Young black patients don’t survive as long on dialysis as their white counterparts, according to a national study that challenges notions of a black advantage for dialysis.

 

As seen in many prior studies, the overall mortality on dialysis came in lower for black than for white patients at 57.1 percent versus 63.5 percent (P<0.001), Dorry L. Segev, MD, PhD, of Johns Hopkins, and colleagues found.

 

However, black 18- to 30-year olds were nearly twice as likely to die on dialysis as white patients of the same age (27.6 percent versus 14.2 percent, adjusted hazard ratio 1.93, P<0.001).

 

That higher risk for black patients remained through age 50, after which the trend switched to a survival advantage, the researchers reported in the August issue of the Journal of the American Medical Association.

 

Younger patients may fundamentally differ in comorbidities, underlying disease biology, and socioeconomic status — all factors that influence outcomes, the researchers noted.

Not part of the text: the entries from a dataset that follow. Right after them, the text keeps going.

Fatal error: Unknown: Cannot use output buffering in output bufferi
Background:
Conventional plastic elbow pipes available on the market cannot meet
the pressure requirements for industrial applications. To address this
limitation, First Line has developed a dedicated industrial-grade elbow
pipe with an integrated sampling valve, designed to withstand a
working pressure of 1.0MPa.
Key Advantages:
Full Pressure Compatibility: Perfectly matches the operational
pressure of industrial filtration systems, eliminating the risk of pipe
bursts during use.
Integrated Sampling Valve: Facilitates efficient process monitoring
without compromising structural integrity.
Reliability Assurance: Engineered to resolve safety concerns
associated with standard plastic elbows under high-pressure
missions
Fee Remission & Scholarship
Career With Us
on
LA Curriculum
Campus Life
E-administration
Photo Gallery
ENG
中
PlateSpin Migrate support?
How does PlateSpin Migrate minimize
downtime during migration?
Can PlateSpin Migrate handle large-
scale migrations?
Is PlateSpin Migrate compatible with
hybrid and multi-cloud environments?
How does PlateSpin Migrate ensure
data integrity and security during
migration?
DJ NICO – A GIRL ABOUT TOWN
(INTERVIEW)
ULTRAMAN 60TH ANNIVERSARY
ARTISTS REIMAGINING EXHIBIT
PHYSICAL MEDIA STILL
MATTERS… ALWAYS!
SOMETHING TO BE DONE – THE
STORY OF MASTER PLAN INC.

Even the survival advantage for blacks on dialysis overall is a conundrum, although replicated in study after study, they pointed out.

 

Racial disparities in quality of care and access to it have been well documented, with black patients less likely to receive an adequate dialysis dose or a fistula, achieve target hemoglobin levels, or receive kidney transplantation.

 

Worse, the perception of better survival on dialysis for black patients “seems to have affected clinical decision making and engendered complacency about the low rates of transplantation among black patients,” Segev and colleagues wrote.

 

Since Medicare may blunt some of the disparities in care for seniors — who dominate the dialysis ranks — Segev’s group stratified by age in analyzing the United States Renal Data System.

 

This national registry of all end-stage renal disease patients included 407,140 patients who identified themselves a black or African American and 922,867 who identified as white or Caucasian on CMS forms.

 

Black patients in the registry were less likely to get kidney transplants (9.1 percent versus 12.4 percent of white patients overall), particularly in the youngest, 18-to-30 age group (31.9 percent versus 54.9 percent).

 

The researchers dug into potential explanations for the disparity in survival for the 18- to 30-year-olds, which was greater than that in any other age group.

 

They found that black 18- to 30-year-olds on dialysis were:

 

  • Less likely to have private insurance
  • More likely to have Medicaid or no insurance
  • More likely to have hypertension as primary cause of renal failure
  • Less likely to receive erythropoietin, “a proxy for medical care during chronic kidney disease progression”

 

The researchers cautioned that their analysis included only patients who survived long enough to develop end-stage renal disease and didn’t include details on comorbidities, such as severity.

 

“Black patients with chronic kidney disease die at a higher rate than their white counterparts, possibly causing a survivor bias in which the black patients who survive to end-stage renal disease are healthier than white patients who survive to end-stage renal disease,” they wrote in the paper.

 

The study was supported by a grant from the National Institute of Diabetes and Digestive and Kidney Diseases and by an award cofunded by the National Institute on Aging and the American Federation for Aging Research.